Segment Start: SOURCE PASSAGE

Hi everyone! I’d like to start an infrastructure/software/tools special interest group (SIG). We can find ourselves a name later, but this is the general idea.
Computational neuroscience cannot exist without the tools that we all rely on. So, this SIG will focus on these. We’ll find and discuss tools, we will learn how to use them, we will test and review them, we will file bugs to inform the developers of issues, and finally we will try to learn how they work and try to get involved in their development—to ensure that these tools that we rely on remain in good shape by having communities looking after them.
While we do all of this, we will improve our knowledge of transferable skills: anything involved in modern software development (which are not limited to only writing tools, but are extremely important/useful when developing models using these tools).
So if this sounds interesting to you, please give a short introduction of yourself—what you do, what your interests are; and follow that up with what you’d like to see the SIG do.
I’m Ankur. I trained in computing and moved to comp-neuro for my PhD. My PhD project at the UH Biocomputation Group was related to plasticity—structural and synaptic (CNS poster here). I used the NEST simulator, and a lot of Python for my data analysis. I’ve recently started as a post-doc at the Silver Lab at UCL where I work on the Open Source Brain platform, and learn about the Cerebellum and other data-driven projects that the lab undertakes.
Since I come from computing and have a long relationship with Free/Open Source software as a Fedora project contributor, I like to see well written code that is accessible to all, and I like to see communities develop around software projects to help maintain them together. An example is the NeuroFedora project that is completely run by volunteers—most of who aren’t even in neuroscience.
So, I’d like to see the software SIG help maintain/improve/develop/disseminate the tools comp-neuro depends on.

Segment End: SOURCE PASSAGE
Segment Start: DATA SEGMENT

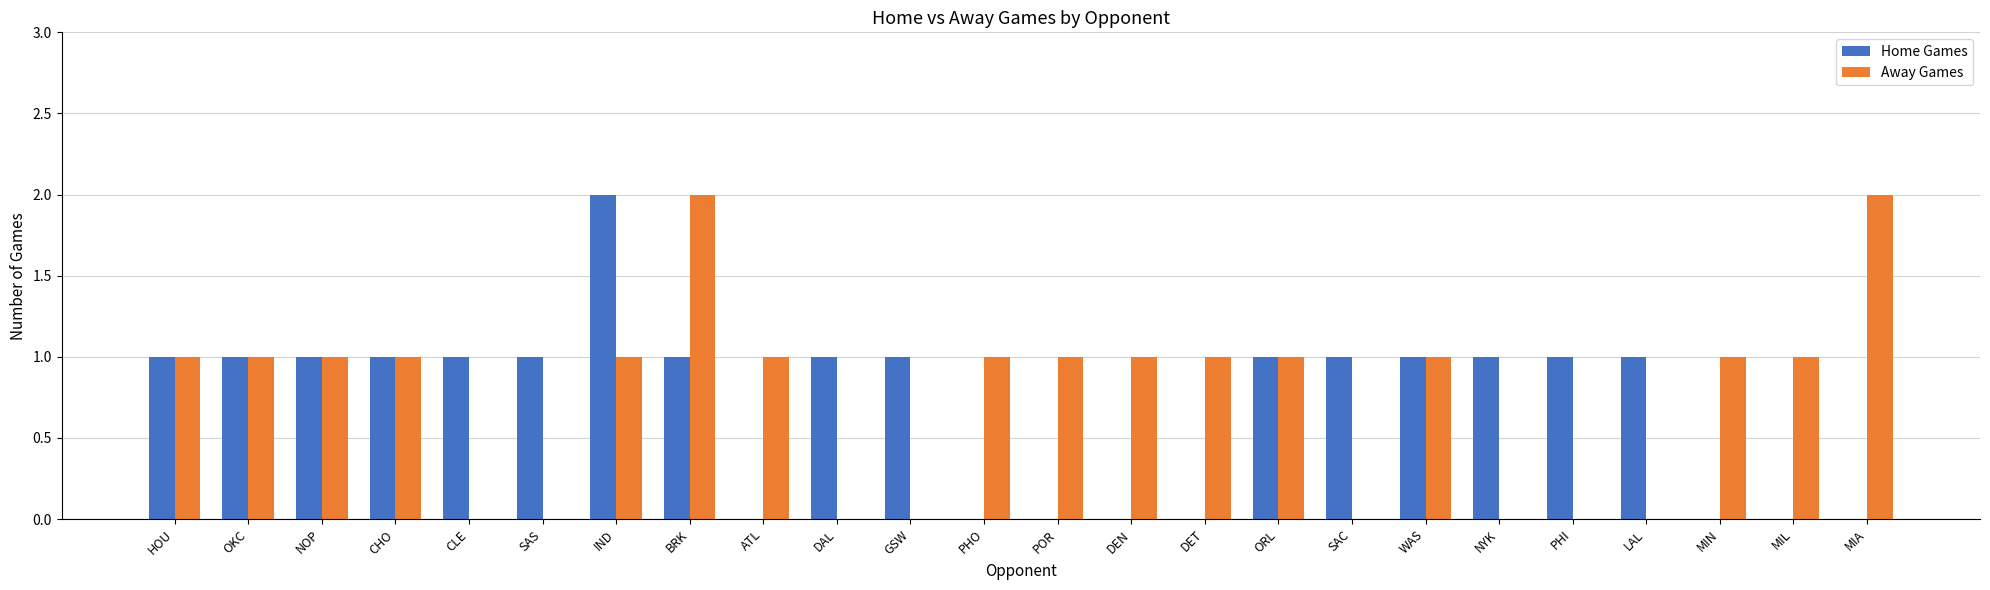

What is the sum of all Away Games values?

18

Segment End: DATA SEGMENT

WHAT TO WORK ON:
• a. Answer these from the post proposing a software interest group for computational neuroscience:
(i) Which simulator did the writer use during the PhD?
(ii) At which lab and university has the writer recently started as a post-doc?
(iii) Which project does the post give as an example of one run entirely by volunteers?
• b. Write the next part of the post proposing a software interest group for computational neuroscience, picking up after its final sentence.

RESULTS OF THE EXERCISE:
• a.
(i) The NEST simulator.
(ii) The Silver Lab at UCL.
(iii) The NeuroFedora project.

• b.
I too would be interested in a software SIG. I am a computational scientist and the creator of the Brain Dynamics Toolbox. I believe that scientific tools should be both intuitive and flexible. However it takes a lot of design iterations to achieve that and the effort often goes unnoticed. A SIG could help spread the word and maybe even help attract funding to support the work.
Hi! I am Caglar, and I too would appreciate a SIG for tools and software. I am a CNS PhD student at TU Berlin and the Bernstein Center and a developer of neurolib which is a Python framework for simulating whole-brain models using a growing set of neural mass models, including a mean-field model of AdEx neurons about which I have also presented a poster at CNS2020.
neurolib allows you to easily setup a brain network model from DTI tractography, can simulate BOLD activity to compare simulations to fMRI, to do fast parameter explorations and optimization using evolutionary algorithms. We are actively working on the development and are using neurolib in our own daily research. It would be great if more users would explore the library and report issues and tell us about their use cases.
I am also working on a tiny parameter exploration toolkit named mopet, which I think, addresses an issue that many people will have encountered during their research, namely running a large number of simulations on a local machine or a cluster network. mopet relies on ray, which manages the distribution of jobs across different nodes.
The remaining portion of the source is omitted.